Masih Ada Banyak Tantangan dan Perlukan Banyak Upaya

Bisa dilihat bahwa kemajuan-kemajuan yang dicapai KTT COP-26 hingga saat ini sangat positif. Tetapi, perang menanggulangi perubahan iklim global dianggap masih menghadapi banyak tantangan. Sementara itu, peran memimpin dari AS masih belum terjamin. Karena hingga saat ini, rencana menyediakan 555 miliar USD dalam paket pengeluaran sosial untuk pengurangan emisi gas rumah kaca dari perekonomian AS yang direkomendasikan Presiden Joe Biden  masih belum disahkan Kongres AS. Sementara itu, program senilai 150 miliar USD dengan maksud mendesak perusahaan-perusahaan agar memperkuat transformasi ke penggunaan energi bersih, bahkan disingkirkan dari paket rekomendasi anggaran keuangan.

Di samping itu, risiko negara-negara yang tidak bisa atau tidak melaksanakan komitmen selengkapnya bisa terjadi dengan banyak alasan yang berbeda-beda. Sementara itu, perihal perekonomian-perekonomian di dunia harus menyediakan sumber daya untuk menghadapi dan mengatasi akibat pandemi Covid-19 bisa memengaruhi sumber daya penanggulangan perubahan iklim.

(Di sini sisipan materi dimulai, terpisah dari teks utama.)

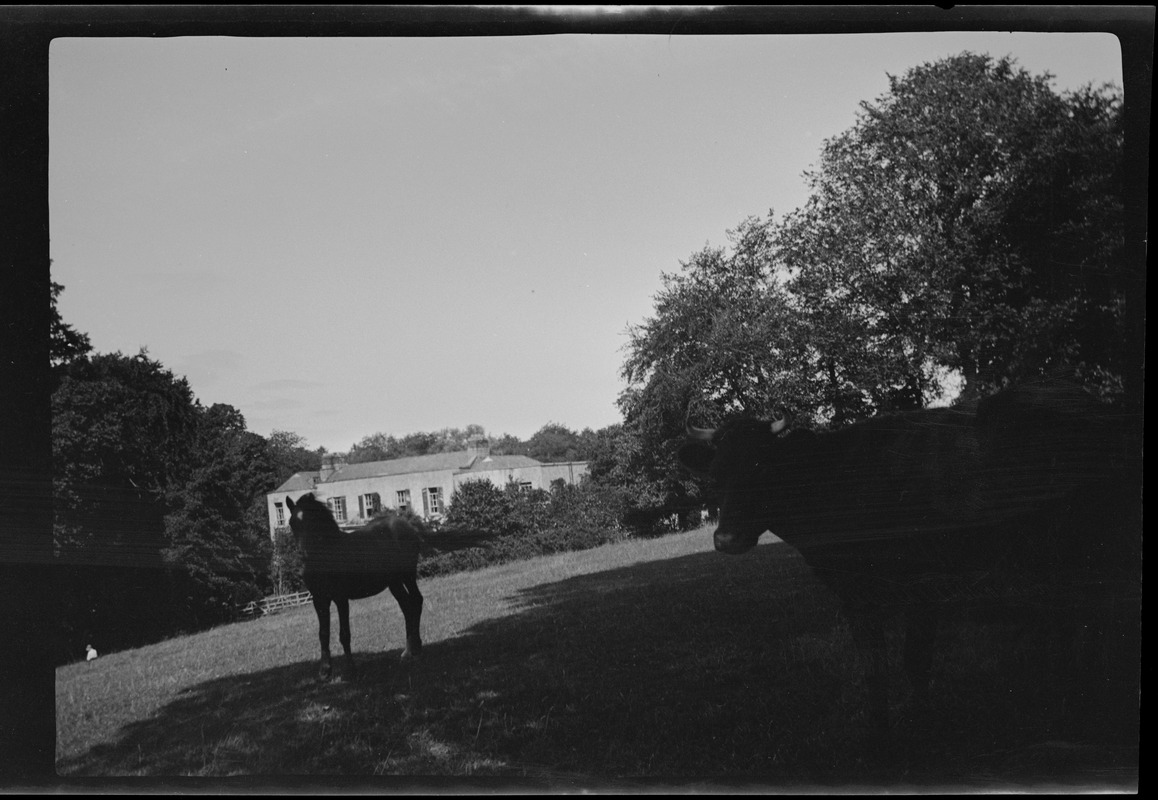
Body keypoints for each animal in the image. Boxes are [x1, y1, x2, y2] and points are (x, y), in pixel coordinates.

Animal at [287, 495, 486, 680]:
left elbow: (344, 634)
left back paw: (416, 650)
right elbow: (323, 634)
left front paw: (350, 670)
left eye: (313, 520)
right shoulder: (319, 600)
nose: (303, 555)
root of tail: (409, 526)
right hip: (394, 583)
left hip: (407, 575)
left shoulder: (341, 598)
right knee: (407, 606)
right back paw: (408, 652)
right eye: (292, 523)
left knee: (416, 601)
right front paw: (324, 672)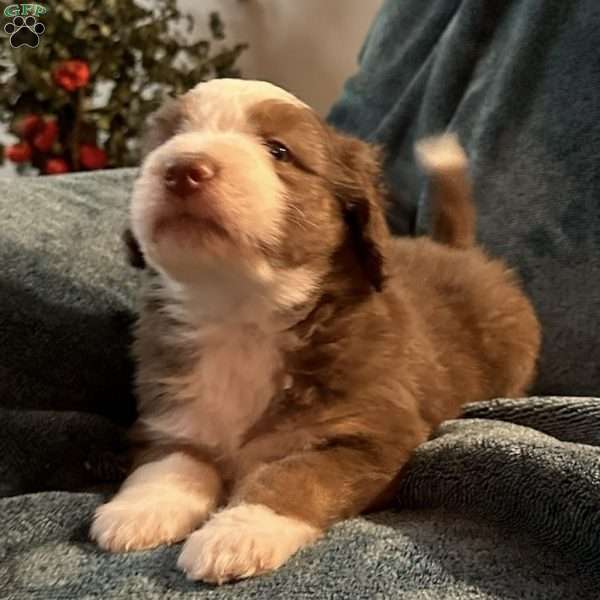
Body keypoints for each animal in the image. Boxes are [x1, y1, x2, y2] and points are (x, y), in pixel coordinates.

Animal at [91, 78, 540, 580]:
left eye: (279, 150)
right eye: (168, 140)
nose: (182, 168)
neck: (240, 315)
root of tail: (457, 250)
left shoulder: (373, 434)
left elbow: (296, 476)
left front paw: (240, 532)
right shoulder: (169, 416)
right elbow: (168, 463)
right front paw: (140, 510)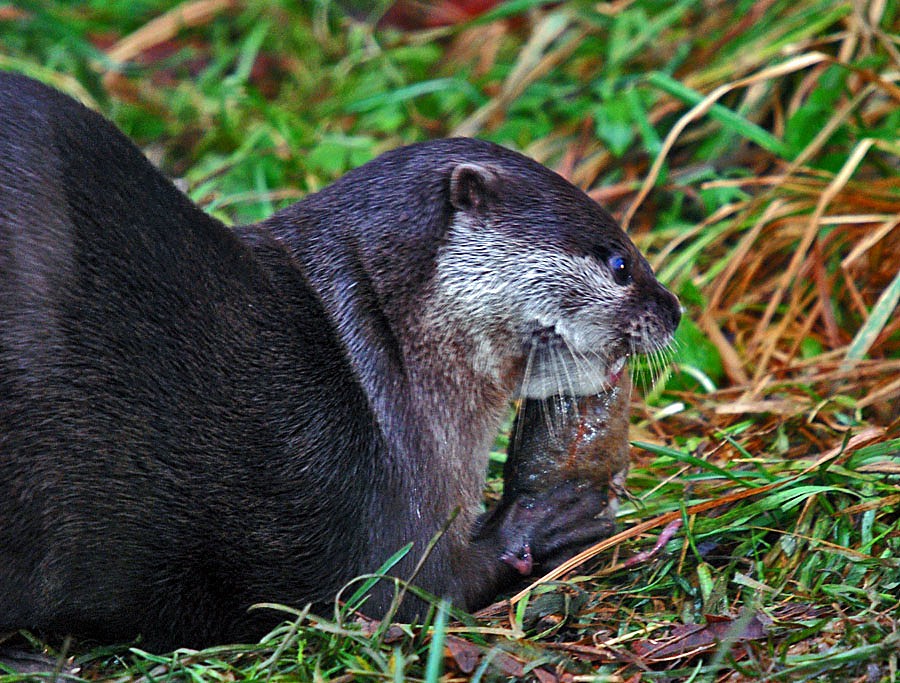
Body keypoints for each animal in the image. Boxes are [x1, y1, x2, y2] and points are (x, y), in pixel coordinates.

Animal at [0, 73, 680, 651]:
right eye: (620, 263)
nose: (674, 309)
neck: (389, 367)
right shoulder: (381, 519)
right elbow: (417, 592)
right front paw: (548, 519)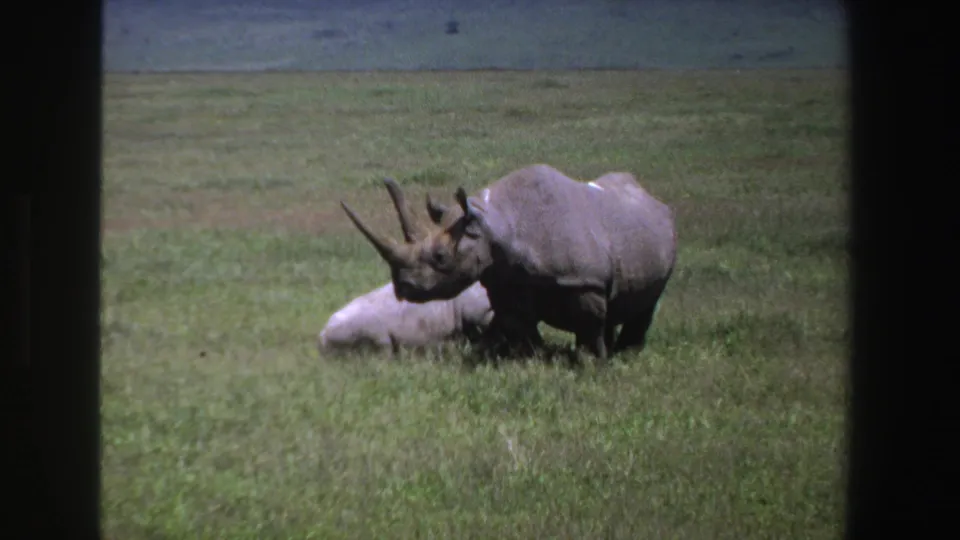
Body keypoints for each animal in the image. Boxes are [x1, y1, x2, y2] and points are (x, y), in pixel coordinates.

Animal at [339, 164, 678, 361]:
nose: (403, 288)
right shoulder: (505, 280)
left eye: (440, 257)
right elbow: (519, 326)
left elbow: (589, 327)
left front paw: (592, 365)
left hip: (660, 233)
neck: (494, 223)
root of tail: (652, 198)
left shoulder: (584, 281)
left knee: (648, 303)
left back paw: (627, 355)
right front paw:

Hal ini menjelaskan mengapa banyak pemimpin peserta COP-26 telah dengan khusus menekankan prioritas sumber daya untuk menanggulangi perubahan iklim. Sementara itu, Perdana Menteri Viet Nam, Pham Minh Chinh menekankan bahwa menghadapi perubahan iklim, memulihkan alam sekitar harus menjadi prioritas paling tinggi dalam  semua keputusan perkembangan, menjadi standar moral yang paling tinggi bagi pemerintahan dan instansi berbagai tingkat, semua badan usaha dan warga. Perdana Menteri Viet Nam mengimbau semua negara agar memberikan komitmen kuat tentang pengurangan emisi gas rumah kaca berdasarkan prinsip tanggung-jawab bersama, tetapi ada perbedaan, sesuai kondisi, situasi dan kapasitas setiap negara, harus setara dan adil tentang perubahan iklim.